Musclin is a muscle-secreted cytokine that disrupts glucose uptake and glycogen synthesis in type 2 diabetes. The purpose of this study was to investigate the mechanisms responsible for the regulation of musclin gene expression in response to treatment with palmitate. RNA sequencing results showed that biological processes activated by palmitate are mainly enriched in endoplasmic reticulum (ER) stress. The protein kinase RNA-like ER kinase (PERK) signaling pathway is involved in the regulation of musclin expression induced by palmitate.
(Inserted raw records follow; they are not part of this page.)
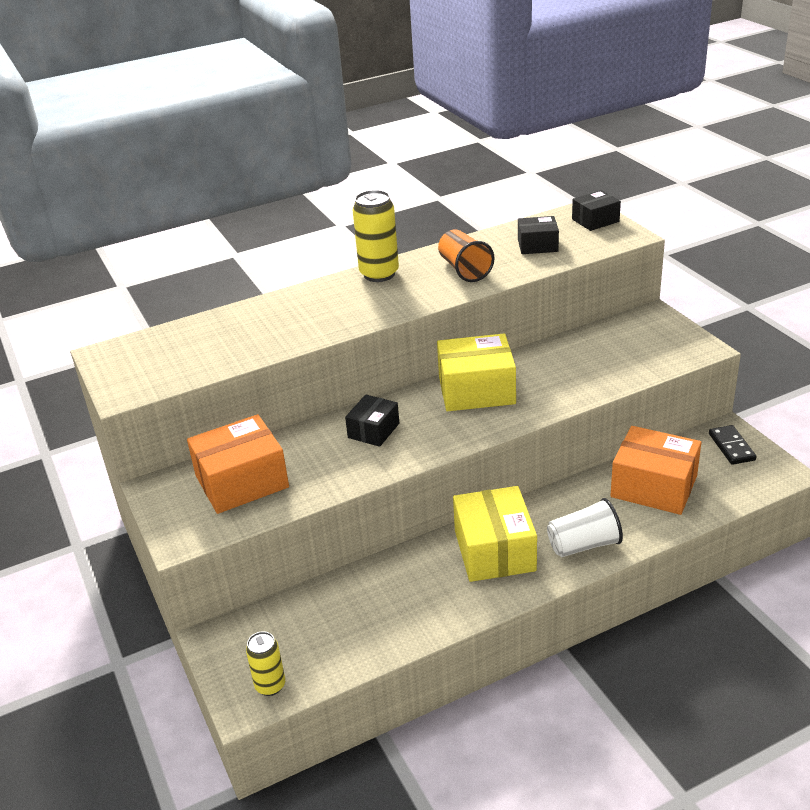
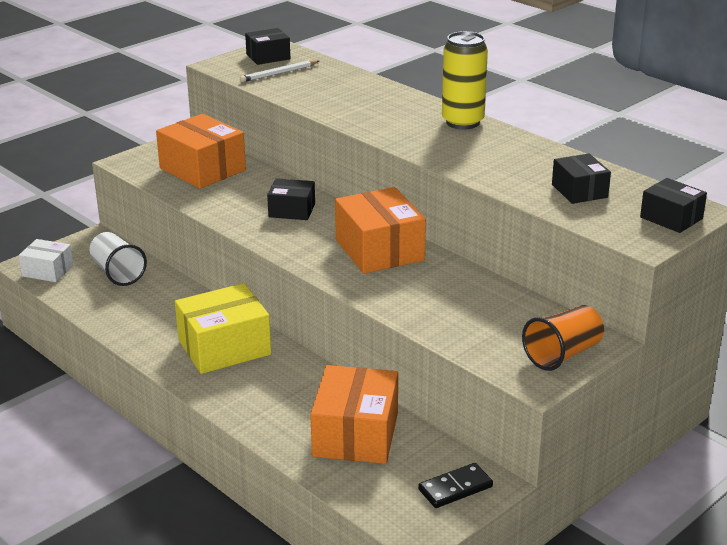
camera: 70 degrees right, 5 degrees down
yellow can [246,631,285,696] -> white box [18,239,73,282]
yellow box [437,334,516,411] -> orange box [335,187,426,274]
orange cup [438,230,494,282] -> orange cup moved to [522,305,604,371]
white cup [547,498,623,557] -> white cup moved to [90,232,147,286]
none -> white pencil [240,60,319,82]
none -> black box [245,28,290,65]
Chromatin immunoprecipitation data showed that activating transcription factor 4 (ATF4)-downstream of PERK-bound to the promoter of the C/EBPβ gene. Notably, C/EBPβ also contains a binding site in the region -94-52 of the musclin gene promoter. Knockdown or knockout of PERK and ATF4 using short hairpin RNA or CRISPR-Cas9 decreased the expression of C/EBPβ and musclin induced by palmitate. Furthermore, knockdown and knockout of C/EBPβ alleviated the high expression of musclin in response to treatment with palmitate. Moreover, CRISPR-Cas9 knockout of the region -94-52 in which C/EBPβ binds to the promoter of musclin abrogated the induction of high musclin expression caused by palmitate. Collectively, these findings suggest that treatment with palmitate activates the PERK/ATF4 signaling pathway, which in turn increases the expression of C/EBPβ. C/EBPβ binds directly to the promoter of the musclin gene and upregulates its expression.